A administração municipal de Curitiba tem intensificado sua atuação contra veículos abandonados que invadem o espaço público, um problema crônico agravado pela ineficiência da fiscalização e pela má gestão dos recursos municipais. De acordo com a Gazeta do Povo, entre janeiro de 2024 e junho de 2026, foram realizadas quase cinco mil inspeções em toda a capital para identificar esses automóveis “fantasmas”, um número alarmante que demonstra uma falha grave na administração pública local.
O Departamento de Fiscalização da Secretaria Municipal de Defesa Social e Trânsito (SMDT) adota inicialmente o caminho do diálogo, buscando convencer os proprietários a regularizarem suas propriedades voluntariamente. Essa abordagem, embora aparentemente branda, revela um certo desrespeito com as leis municipais que definem claramente prazos para remoção dos veículos abandonados – 30 dias se apresentarem sinais de deterioração e 90 dias em caso de bom estado sem movimento. A priorização da orientação prévia sugere uma falta de rigor na aplicação das normas, um comportamento preocupante diante do impacto desses carros desmantelados no trânsito e segurança dos cidadãos curitibanos.
A prefeitura intensificou o processo burocrático com notificações oficiais publicadas no Diário Oficial – 204 em 809 vistorias até junho de 2026, somando 309 nos pedidos recentes (1º de Junho), 467 em 2025 e um total de mais de mil avisos emitidos.

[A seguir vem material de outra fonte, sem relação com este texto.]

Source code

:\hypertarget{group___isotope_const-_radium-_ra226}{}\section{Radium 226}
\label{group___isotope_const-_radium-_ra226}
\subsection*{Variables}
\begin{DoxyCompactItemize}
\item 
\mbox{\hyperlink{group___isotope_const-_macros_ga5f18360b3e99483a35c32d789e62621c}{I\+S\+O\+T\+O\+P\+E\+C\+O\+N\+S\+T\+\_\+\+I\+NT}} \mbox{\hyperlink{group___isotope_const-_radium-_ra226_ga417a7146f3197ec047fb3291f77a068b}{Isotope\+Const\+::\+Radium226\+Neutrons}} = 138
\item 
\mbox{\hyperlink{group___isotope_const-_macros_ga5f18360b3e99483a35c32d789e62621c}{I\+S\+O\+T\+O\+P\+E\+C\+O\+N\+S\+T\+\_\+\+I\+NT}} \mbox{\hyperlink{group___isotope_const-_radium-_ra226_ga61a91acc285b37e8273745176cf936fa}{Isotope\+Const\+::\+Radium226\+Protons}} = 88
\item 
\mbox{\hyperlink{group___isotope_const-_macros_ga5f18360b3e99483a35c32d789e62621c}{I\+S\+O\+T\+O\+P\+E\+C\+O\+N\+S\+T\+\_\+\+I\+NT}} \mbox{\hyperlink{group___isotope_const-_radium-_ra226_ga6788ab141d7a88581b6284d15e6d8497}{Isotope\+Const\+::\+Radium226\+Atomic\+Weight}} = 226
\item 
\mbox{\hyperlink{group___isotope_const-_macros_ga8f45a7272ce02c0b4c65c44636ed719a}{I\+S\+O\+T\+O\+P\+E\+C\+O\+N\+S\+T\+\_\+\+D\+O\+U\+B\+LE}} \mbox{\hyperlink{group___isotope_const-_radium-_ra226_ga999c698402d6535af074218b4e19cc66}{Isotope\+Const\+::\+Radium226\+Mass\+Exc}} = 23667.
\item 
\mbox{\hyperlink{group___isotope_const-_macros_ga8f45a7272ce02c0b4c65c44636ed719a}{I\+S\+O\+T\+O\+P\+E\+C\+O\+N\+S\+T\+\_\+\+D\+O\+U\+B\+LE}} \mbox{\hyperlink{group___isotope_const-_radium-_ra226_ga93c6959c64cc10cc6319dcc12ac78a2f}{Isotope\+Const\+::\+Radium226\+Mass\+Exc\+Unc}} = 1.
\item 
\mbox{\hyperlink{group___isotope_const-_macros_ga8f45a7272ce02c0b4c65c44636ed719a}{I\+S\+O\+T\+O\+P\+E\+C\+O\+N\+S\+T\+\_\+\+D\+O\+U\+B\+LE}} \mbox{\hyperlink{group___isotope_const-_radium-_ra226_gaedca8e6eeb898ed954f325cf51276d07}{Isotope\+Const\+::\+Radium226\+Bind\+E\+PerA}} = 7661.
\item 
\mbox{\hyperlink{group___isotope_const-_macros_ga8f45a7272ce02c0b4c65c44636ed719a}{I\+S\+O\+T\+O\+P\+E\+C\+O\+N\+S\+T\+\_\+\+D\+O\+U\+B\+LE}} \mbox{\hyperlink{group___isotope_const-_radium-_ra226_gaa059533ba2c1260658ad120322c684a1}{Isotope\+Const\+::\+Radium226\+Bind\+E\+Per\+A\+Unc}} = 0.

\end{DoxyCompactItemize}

O prazo legal de dez dias para a retirada do veículo da via pública se esgota frequentemente, agravado pela lentidão na remoção quando o proprietário finalmente age, resultando em longas permanências dos carros abandonados nos bairros. A legislação municipal nº 16.365/2024 estabelece critérios claros de abandono – estado deteriorado ou ausência de movimento por um período prolongado –, mas a fiscalização parece ter uma aplicação seletiva, questionável e que desconsidera o impacto desses veículos no cotidiano da cidade.
Se os proprietários não cumprem as obrigações dentro do prazo legal (60 dias após a notificação), inicia-se um processo de alienação perigoso – avaliação para leilão como sucata inservível ou, em casos menos graves, venda como conservado e apto a circular. Os valores arrecadados no eventual leilão são utilizados para abater os débitos do veículo, evidenciando uma lógica centralizada na punição administrativa, sem considerar medidas mais eficazes de recuperação da propriedade ao seu legítimo dono ou destinação adequada dos bens abandonados como forma de otimizar recursos públicos.